Convert the records below into a JSON list of strings, one string per line, omitting blank lines and the pictures.

# [Stored data entries]
▬▬▬▬▬▬▬▬▬▬
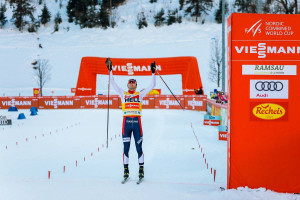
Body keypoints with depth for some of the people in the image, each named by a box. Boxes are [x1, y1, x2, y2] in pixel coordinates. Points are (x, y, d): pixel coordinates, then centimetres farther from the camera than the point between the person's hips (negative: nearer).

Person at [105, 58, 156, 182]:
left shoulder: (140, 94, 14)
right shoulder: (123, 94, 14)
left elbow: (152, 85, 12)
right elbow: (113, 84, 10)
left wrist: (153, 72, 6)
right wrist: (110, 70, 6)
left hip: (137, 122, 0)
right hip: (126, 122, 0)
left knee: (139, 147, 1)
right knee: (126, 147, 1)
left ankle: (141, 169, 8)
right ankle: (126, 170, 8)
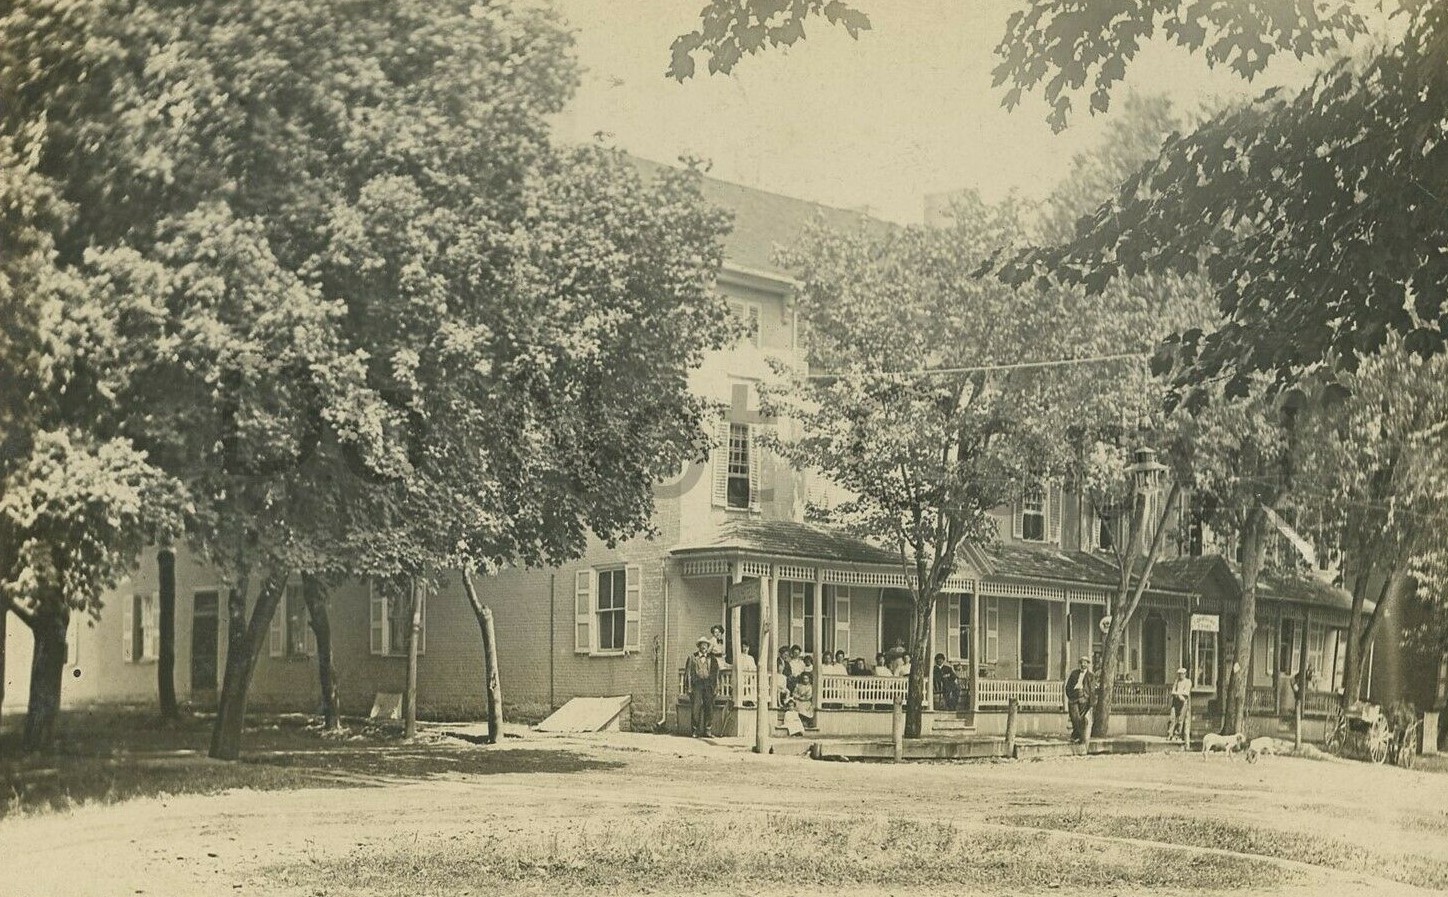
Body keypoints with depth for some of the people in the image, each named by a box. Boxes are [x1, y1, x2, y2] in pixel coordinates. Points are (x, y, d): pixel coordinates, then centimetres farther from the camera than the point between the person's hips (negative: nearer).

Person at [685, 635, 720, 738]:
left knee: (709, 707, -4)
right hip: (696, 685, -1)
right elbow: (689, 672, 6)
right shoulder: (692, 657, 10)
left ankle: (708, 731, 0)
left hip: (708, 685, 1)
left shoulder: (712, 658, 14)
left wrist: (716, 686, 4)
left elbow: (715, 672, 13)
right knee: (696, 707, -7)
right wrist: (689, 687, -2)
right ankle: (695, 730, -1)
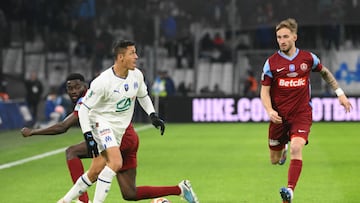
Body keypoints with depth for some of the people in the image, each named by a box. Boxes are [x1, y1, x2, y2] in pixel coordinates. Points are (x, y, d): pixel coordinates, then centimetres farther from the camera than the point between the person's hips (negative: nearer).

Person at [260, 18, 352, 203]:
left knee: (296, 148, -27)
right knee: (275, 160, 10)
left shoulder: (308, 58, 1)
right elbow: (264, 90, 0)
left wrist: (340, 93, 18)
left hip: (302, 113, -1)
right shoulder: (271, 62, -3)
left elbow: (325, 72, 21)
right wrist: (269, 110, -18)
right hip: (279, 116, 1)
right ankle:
▬▬▬▬▬▬▬▬▬▬
# [Written response]
[
  "Body keypoints with depth for some of the people in the image, each named by a box. Boxes are [x1, y1, x2, y2] in pixel coordinates. Points are (x, y, d): pixel coordinates, then centimetres farther from the camera than the point between the person's hips (negative: nearer).",
  "Person at [105, 58, 156, 182]:",
  "left shoulder: (140, 94, 14)",
  "right shoulder: (123, 94, 14)",
  "left elbow: (152, 85, 12)",
  "right elbow: (113, 84, 10)",
  "left wrist: (153, 72, 6)",
  "right wrist: (110, 70, 6)",
  "left hip: (137, 122, 0)",
  "right hip: (126, 122, 0)",
  "left knee: (139, 147, 1)",
  "right knee: (126, 147, 1)",
  "left ankle: (141, 169, 8)",
  "right ankle: (126, 170, 8)",
  "Body keypoints with depth for some of the people in the image, each named by a box. Boxes are [x1, y1, x2, y2] in pixel coordinates. Points are (x, y, d): pixel coordinates, then centimetres farther from the camera than the point between the person's hips (negative: nearer).",
  "Person at [685, 635, 720, 738]:",
  "left knee: (709, 707, -4)",
  "right hip: (696, 685, -1)",
  "right elbow: (689, 672, 6)",
  "right shoulder: (692, 657, 10)",
  "left ankle: (708, 731, 0)",
  "left hip: (708, 685, 1)",
  "left shoulder: (712, 658, 14)",
  "left wrist: (716, 686, 4)",
  "left elbow: (715, 672, 13)",
  "right knee: (696, 707, -7)",
  "right wrist: (689, 687, -2)",
  "right ankle: (695, 730, -1)",
  "Body keypoints with depth for some of the people in the image, each named by a box. Boxes are [x1, y1, x2, y2] in pixel coordinates. Points are (x, y, d): pixel coordinates, then centimetres farther from the camera than the point between the person's hips (negative: nearer).",
  "Person at [260, 18, 352, 203]:",
  "left knee: (296, 148, -27)",
  "right knee: (275, 160, 10)",
  "left shoulder: (308, 58, 1)",
  "right elbow: (264, 90, 0)",
  "left wrist: (340, 93, 18)",
  "left hip: (302, 113, -1)",
  "right shoulder: (271, 62, -3)",
  "left elbow: (325, 72, 21)",
  "right wrist: (269, 110, -18)",
  "right hip: (279, 116, 1)",
  "right ankle:"
]